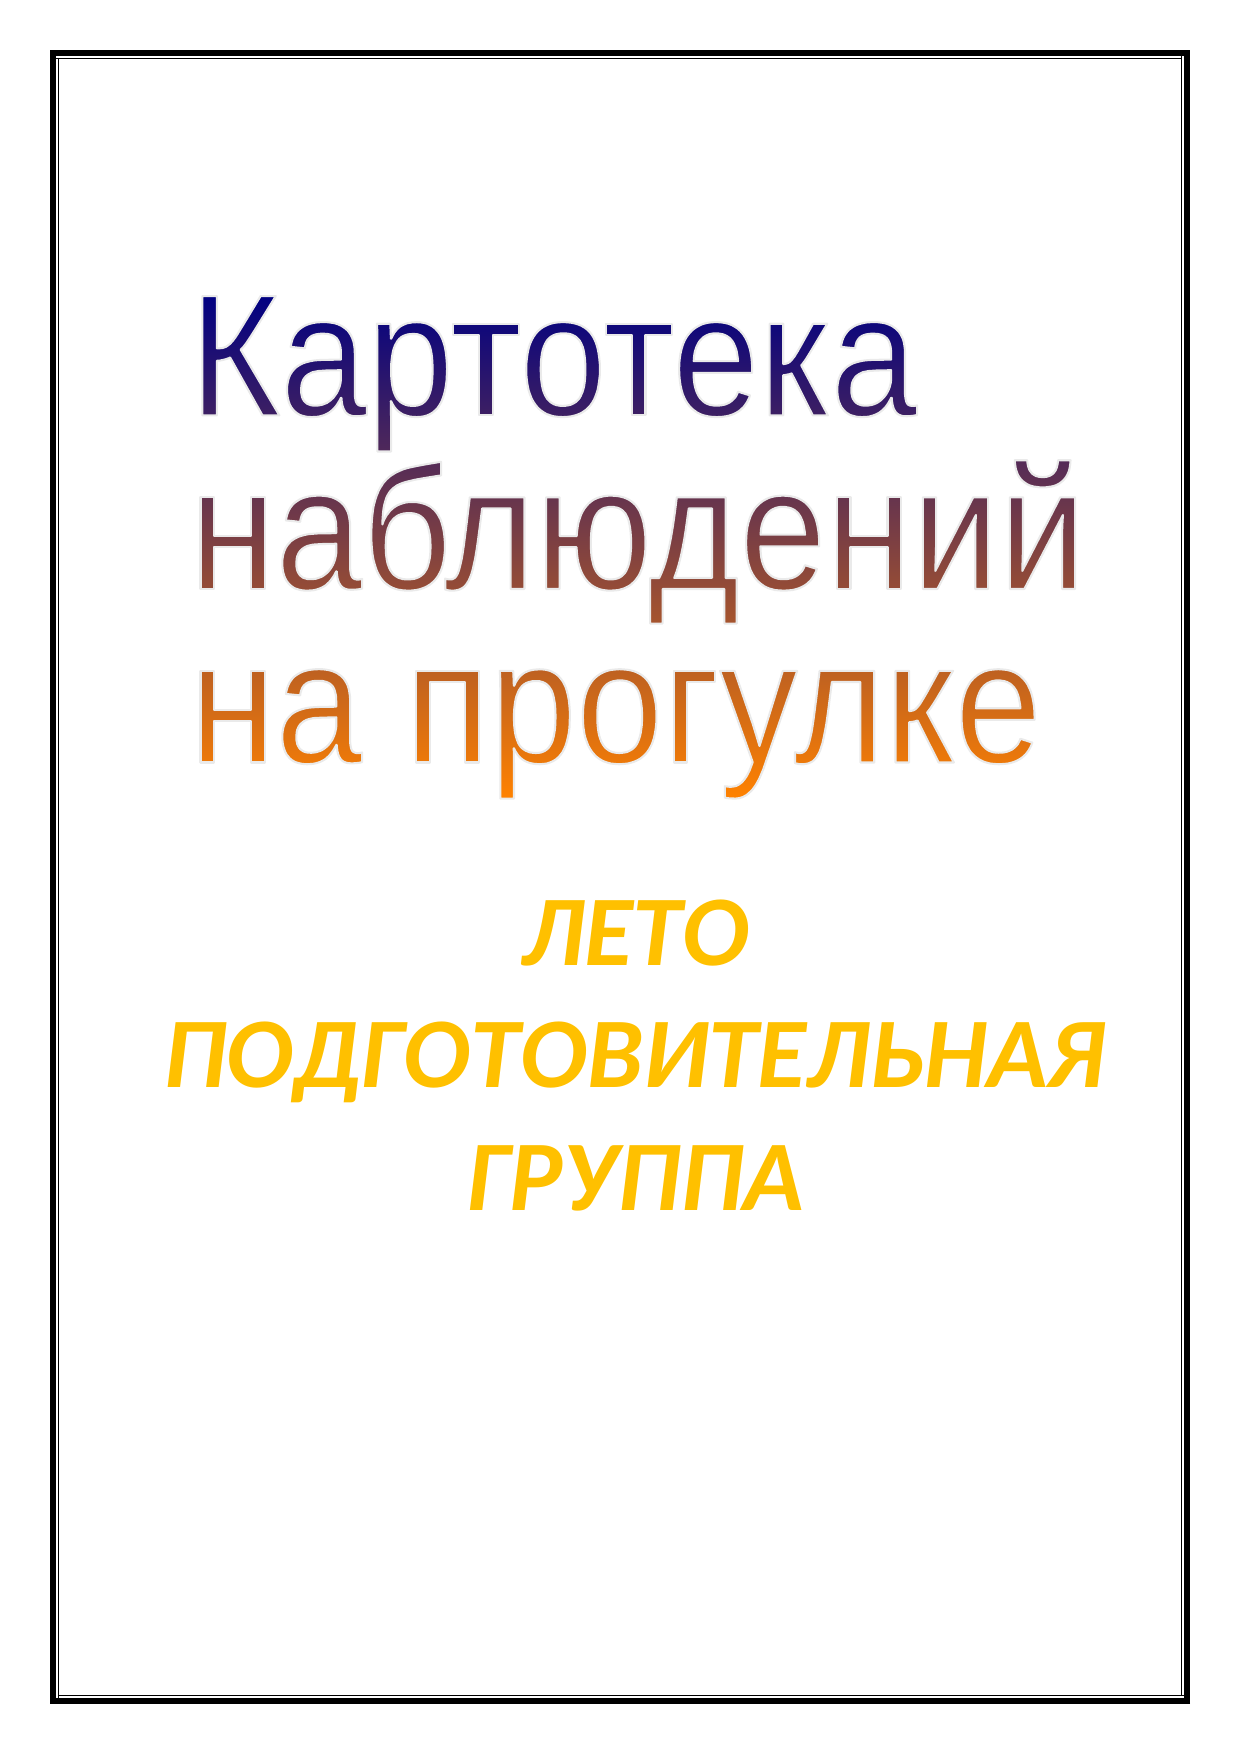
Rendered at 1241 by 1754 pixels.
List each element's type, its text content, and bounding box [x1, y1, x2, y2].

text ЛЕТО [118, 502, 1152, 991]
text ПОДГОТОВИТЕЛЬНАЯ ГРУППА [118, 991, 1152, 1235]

○ ○ ○ ○

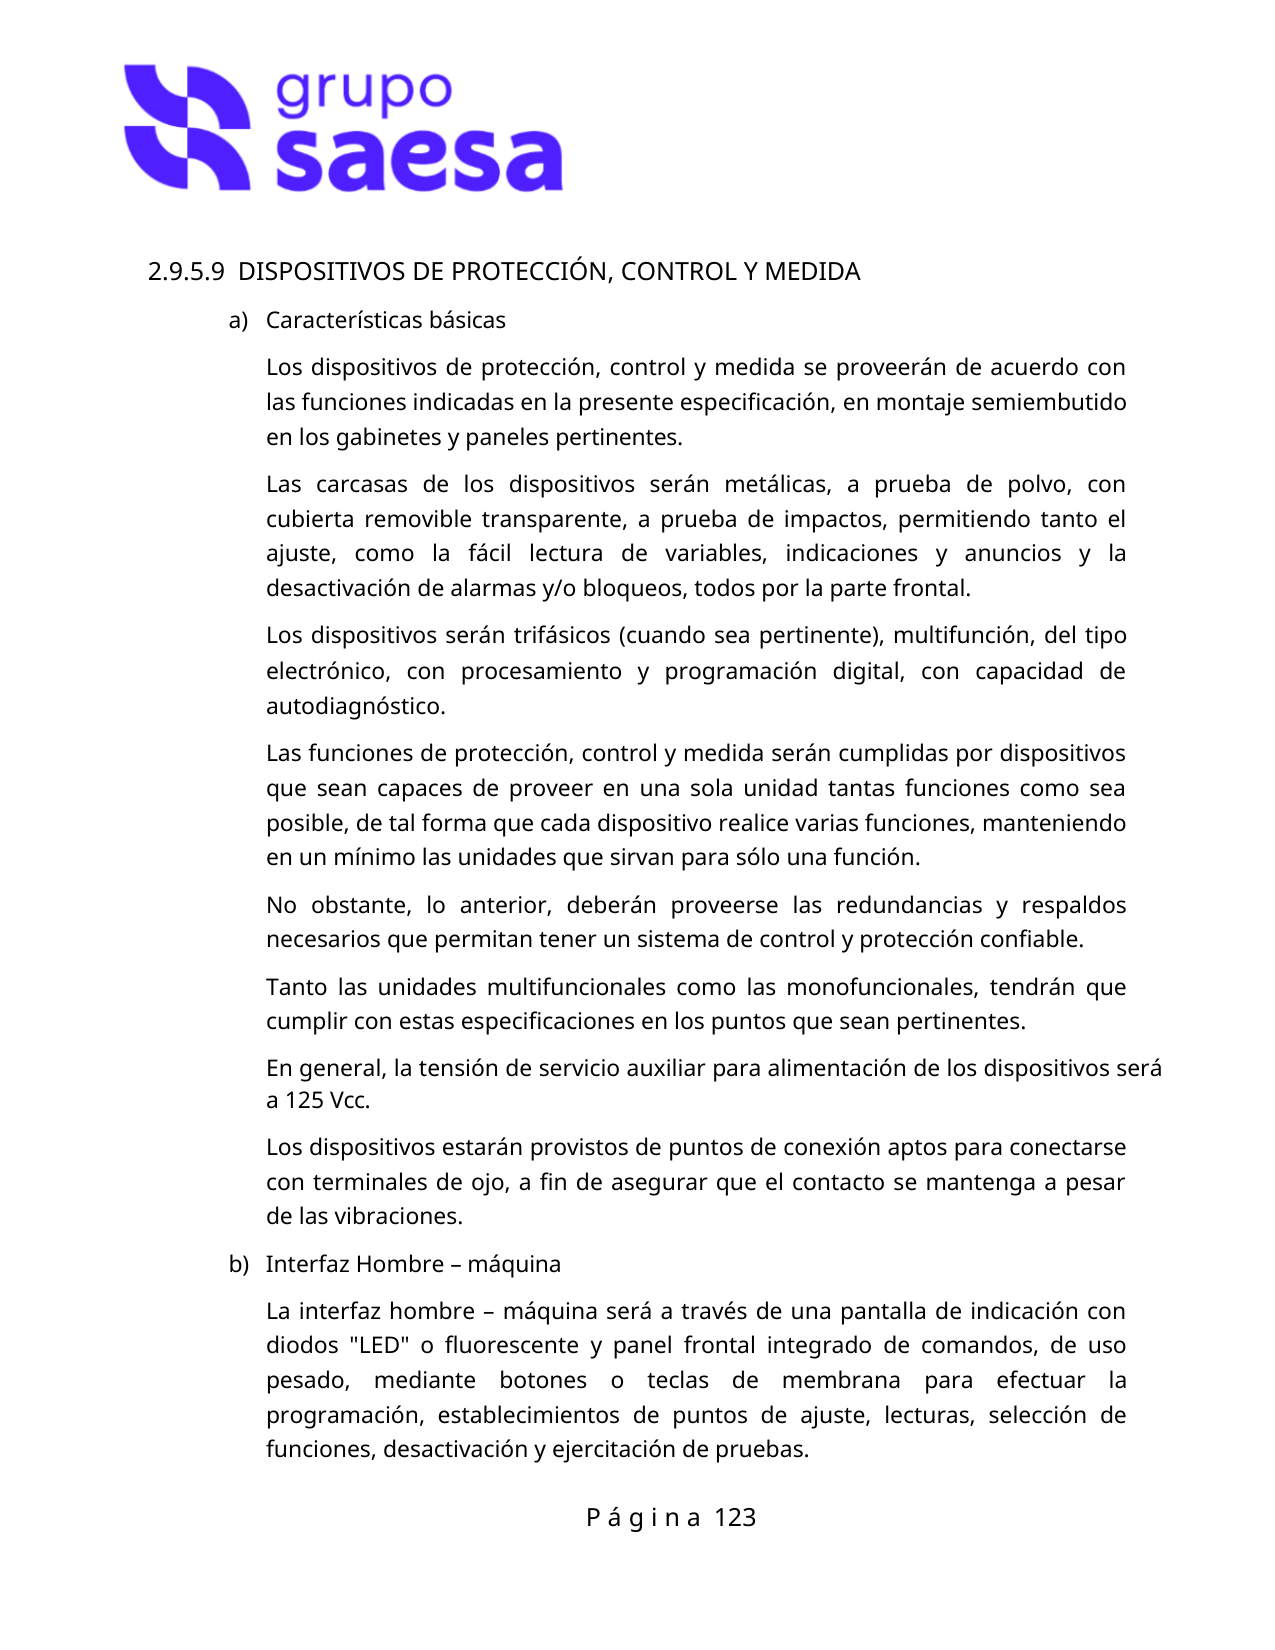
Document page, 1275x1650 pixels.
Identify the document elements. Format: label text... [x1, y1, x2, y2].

○ ○ ○ ○

**Required work:** Tell how many lines in the listing include the string "pixels", and write nothing but that number.

**Answer to this problem:** 2